【アメリカ大統領選2016・異色の戦い】(中) 「子供に見せられない」

20161018 06
「選挙報道にはチャンネルを合わせない」「ニュースを見る際は、リモコンの消音ボタンを押せるようにしている」――。アメリカでは、教師や親が子供に大統領選をテレビで見るように勧めるのが普通だが、今回は違う。共和党候補ドナルド・トランプ氏(70)が、女性に関する猥褻な発言を繰り返し語る11年前の動画は、全米に衝撃を与えた。「心の底から震え上がった。子供たちに見せる訳にはいかないわ」。ミシェル・オバマ大統領夫人は一昨日、ニューハンプシャー州での演説でこう語り、怒りを露わにした。トランプ氏の発言はあまりに下劣で、動画をスクープした『ワシントンポスト』は、一部の言葉を伏せ字で伝え、“ピー”音を被せて伝えるニュース番組も多かった。それだけでない。メキシコからの不法移民の一部を「婦女暴行犯だ」と罵ったり、イスラム教徒の移民をテロリストと結び付けたりする発言が、子供同士の苛めを引き起こした事例も報告されている。民主党候補ヒラリー・クリントン氏(68)も、こうしたトランプ氏の資質問題を攻撃する。陣営のテレビCMには、下品な言葉を使ったり、身体障害者の真似をしたりするトランプ氏の映像を不安そうに見る様々な人種の子供たちが登場。クリントン氏が「子供や孫が我々の選択を見ている」と語りかけ、トランプ氏が大統領に不適格であると訴える構成だ。

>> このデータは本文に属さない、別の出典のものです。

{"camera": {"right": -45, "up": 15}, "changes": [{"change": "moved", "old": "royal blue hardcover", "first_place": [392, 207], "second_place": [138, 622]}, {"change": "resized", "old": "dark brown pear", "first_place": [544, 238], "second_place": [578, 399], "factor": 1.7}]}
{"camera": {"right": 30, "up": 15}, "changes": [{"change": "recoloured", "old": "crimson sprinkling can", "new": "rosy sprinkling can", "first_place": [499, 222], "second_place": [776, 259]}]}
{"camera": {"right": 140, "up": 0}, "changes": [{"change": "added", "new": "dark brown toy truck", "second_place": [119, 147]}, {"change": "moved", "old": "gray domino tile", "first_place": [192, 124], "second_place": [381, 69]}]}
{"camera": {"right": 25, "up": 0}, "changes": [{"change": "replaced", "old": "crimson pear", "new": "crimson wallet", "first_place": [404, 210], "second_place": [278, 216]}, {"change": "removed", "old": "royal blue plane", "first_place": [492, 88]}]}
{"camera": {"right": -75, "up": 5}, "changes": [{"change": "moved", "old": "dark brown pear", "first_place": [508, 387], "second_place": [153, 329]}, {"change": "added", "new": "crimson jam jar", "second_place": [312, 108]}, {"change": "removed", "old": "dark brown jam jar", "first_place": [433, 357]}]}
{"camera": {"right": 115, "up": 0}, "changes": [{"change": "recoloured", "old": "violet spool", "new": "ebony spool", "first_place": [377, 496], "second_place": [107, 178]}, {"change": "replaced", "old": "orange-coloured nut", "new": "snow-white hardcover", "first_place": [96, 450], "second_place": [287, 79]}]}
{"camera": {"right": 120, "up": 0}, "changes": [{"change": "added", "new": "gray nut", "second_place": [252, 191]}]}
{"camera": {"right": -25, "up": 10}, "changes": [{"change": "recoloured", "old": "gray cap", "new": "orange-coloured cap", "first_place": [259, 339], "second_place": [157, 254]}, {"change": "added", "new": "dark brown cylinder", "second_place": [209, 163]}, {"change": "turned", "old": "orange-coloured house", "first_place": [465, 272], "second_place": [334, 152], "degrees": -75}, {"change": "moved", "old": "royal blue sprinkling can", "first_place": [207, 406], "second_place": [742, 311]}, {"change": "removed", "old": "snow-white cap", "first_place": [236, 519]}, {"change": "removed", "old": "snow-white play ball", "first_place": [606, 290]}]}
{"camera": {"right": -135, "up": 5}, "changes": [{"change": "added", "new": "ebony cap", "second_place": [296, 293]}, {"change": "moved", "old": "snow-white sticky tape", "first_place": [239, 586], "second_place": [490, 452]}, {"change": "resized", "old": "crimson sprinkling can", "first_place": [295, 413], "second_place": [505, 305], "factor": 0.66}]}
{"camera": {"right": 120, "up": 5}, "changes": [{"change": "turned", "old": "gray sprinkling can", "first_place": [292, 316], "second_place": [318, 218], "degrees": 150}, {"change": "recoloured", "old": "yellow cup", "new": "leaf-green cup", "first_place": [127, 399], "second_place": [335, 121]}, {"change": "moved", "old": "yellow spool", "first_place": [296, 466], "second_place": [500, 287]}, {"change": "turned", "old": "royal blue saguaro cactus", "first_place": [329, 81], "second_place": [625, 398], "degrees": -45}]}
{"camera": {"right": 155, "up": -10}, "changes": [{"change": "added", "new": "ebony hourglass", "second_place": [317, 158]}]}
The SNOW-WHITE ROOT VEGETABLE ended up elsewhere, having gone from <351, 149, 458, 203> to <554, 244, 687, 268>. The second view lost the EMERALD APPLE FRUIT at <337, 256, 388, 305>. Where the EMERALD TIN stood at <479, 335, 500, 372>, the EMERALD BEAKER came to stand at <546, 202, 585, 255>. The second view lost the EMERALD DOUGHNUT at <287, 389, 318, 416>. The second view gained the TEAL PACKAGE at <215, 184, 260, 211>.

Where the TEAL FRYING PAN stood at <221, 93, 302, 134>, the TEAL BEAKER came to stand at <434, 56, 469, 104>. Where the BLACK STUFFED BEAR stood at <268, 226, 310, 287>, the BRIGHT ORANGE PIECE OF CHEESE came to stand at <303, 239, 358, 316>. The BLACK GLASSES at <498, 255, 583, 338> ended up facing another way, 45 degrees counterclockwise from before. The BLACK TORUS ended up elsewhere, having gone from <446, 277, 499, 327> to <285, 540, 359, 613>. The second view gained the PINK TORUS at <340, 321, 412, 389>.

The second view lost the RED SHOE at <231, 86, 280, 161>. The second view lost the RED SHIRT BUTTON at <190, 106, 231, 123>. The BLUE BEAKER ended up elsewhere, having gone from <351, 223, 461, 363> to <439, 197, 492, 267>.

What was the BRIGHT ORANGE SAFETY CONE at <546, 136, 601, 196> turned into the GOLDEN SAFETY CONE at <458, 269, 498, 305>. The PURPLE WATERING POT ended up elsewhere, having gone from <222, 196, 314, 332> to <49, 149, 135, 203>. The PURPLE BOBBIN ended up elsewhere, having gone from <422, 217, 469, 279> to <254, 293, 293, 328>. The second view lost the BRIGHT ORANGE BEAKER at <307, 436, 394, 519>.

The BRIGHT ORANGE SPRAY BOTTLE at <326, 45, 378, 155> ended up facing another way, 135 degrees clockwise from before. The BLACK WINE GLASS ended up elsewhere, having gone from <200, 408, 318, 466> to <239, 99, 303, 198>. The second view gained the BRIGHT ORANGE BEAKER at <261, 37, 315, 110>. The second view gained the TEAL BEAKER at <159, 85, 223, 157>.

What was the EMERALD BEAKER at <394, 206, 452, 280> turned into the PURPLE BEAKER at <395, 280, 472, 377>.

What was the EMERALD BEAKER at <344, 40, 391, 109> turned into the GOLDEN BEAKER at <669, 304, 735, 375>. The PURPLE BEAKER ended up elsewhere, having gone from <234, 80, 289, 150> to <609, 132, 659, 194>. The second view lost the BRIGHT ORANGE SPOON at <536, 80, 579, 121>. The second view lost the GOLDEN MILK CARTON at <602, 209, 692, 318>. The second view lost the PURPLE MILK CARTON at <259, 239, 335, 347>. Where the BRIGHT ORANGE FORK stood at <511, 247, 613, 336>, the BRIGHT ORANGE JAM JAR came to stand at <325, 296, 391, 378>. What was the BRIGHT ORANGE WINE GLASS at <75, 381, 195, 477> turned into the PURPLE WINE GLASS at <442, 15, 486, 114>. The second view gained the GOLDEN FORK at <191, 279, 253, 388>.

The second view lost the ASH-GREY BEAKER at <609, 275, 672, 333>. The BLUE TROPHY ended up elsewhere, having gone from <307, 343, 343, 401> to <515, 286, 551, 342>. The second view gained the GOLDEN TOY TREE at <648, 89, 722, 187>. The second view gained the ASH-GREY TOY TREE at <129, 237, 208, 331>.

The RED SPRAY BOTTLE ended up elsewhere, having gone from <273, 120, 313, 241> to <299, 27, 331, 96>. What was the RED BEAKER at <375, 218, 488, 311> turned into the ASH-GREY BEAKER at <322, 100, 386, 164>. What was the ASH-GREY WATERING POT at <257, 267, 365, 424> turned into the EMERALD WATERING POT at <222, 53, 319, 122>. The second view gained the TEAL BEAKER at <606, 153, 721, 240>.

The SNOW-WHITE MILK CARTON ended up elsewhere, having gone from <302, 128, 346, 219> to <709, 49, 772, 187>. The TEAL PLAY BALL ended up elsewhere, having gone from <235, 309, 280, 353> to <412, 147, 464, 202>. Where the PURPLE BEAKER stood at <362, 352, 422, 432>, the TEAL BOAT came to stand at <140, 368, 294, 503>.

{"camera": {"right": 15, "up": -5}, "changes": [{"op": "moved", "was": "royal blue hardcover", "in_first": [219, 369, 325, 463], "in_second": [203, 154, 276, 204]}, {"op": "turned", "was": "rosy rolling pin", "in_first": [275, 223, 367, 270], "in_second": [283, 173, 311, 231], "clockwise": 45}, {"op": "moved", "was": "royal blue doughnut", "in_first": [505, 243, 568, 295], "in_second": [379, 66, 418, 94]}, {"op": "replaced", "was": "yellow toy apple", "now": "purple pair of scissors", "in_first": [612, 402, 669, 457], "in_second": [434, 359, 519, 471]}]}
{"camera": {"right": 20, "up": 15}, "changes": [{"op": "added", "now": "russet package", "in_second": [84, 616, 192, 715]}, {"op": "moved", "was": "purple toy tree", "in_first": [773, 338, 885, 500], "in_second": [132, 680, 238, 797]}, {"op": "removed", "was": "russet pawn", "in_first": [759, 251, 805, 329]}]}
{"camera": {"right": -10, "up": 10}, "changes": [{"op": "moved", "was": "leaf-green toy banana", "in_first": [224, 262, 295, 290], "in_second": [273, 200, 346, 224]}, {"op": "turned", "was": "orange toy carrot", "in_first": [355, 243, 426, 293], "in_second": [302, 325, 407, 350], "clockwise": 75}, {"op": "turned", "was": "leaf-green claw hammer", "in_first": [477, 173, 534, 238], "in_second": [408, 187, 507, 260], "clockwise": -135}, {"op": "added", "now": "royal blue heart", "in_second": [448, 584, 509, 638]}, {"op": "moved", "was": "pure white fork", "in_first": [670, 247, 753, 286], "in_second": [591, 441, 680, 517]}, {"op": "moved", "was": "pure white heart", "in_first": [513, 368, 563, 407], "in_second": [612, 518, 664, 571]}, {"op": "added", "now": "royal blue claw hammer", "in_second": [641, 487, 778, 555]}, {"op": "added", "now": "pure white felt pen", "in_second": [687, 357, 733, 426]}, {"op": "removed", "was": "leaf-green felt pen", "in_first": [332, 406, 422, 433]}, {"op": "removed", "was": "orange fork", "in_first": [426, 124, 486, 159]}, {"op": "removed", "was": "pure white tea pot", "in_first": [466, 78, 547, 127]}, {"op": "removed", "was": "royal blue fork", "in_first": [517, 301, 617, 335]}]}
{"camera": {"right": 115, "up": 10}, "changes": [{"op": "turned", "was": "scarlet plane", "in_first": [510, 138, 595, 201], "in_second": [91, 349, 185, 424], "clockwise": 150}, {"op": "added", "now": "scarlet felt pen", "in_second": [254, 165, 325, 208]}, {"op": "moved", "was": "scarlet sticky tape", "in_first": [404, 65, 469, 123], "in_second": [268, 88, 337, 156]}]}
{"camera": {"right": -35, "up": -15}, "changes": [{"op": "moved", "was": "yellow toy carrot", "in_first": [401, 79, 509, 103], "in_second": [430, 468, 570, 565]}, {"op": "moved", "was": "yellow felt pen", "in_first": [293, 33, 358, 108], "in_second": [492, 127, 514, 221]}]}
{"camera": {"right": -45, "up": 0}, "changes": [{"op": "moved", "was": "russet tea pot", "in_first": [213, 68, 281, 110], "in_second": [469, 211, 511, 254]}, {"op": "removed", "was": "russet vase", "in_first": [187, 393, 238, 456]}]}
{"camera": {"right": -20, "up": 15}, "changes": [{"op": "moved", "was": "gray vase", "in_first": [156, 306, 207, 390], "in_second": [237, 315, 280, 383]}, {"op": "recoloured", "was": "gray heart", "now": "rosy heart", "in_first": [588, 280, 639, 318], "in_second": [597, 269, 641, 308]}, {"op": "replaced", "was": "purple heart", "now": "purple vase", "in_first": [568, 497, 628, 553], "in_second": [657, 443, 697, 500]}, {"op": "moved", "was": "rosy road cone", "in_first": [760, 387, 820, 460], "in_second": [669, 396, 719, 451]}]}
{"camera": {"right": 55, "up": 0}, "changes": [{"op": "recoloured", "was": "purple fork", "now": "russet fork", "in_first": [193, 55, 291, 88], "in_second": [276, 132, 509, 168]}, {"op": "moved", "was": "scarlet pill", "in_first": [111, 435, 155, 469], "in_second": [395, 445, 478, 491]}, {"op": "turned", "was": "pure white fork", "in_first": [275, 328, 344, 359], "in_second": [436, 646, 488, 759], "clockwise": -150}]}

トランプ氏も負けていない。第2回テレビ討論会では、クリントン氏に「(俺が大統領になったら)刑務所送りだ」と暴言を吐き、夫であるビル・クリントン元大統領の女性問題を持ち出した。内部告発サイト『ウィキリークス』が暴露したクリントン陣営のメールも取り上げ、反撃に躍起になっている。エスカレートするばかりの泥仕合。過去の大統領選でも互いの中傷は付き物だったが、今月11日のNBCニュースでは、教育関係者が「今年ほど露骨で下品な選挙戦はない」と嘆いた。“ニューロー(new low)”。アメリカのメディアやインターネット上では、大統領選について“最低記録更新”を意味する言葉を使い、次元の低さを嘆く声が溢れている。公職経験が無く、過去に奔放な言動を繰り返してきたトランプ氏のスキャンダルは、日替わりとも言える登場ぶりだ。「抑々、大統領候補として相応しかったのか?」と根本的な疑義まで出ている中、華麗な政治経歴を誇るクリントン氏がこれに反応してネガティブキャンペーンに力を注ぎ、選挙戦の低劣化に拍車をかけている面がある。クリントン氏は大統領夫人時代、“上から目線”等と批判され、多くの“ヒラリー嫌い”の男性を生んだ。国務長官時代に私用メールを使った問題で当初、正当化する説明を繰り返したことで“嘘吐き”との印象も広まり、トランプ氏に“いんちきヒラリー”と攻撃される羽目に陥った。そんな両候補の好感度は、歴史的な低さだ。ワシントンポスト等の先月の世論調査では、クリントン氏の“非好感度”は55%、トランプ氏は59%と互いに張り合い、1992年のブッシュ大統領(父)の記録53%を塗り替えた。“不適格者”か“いんちき”か――。アメリカ国民は間もなく、“究極の選択”を追られることになる。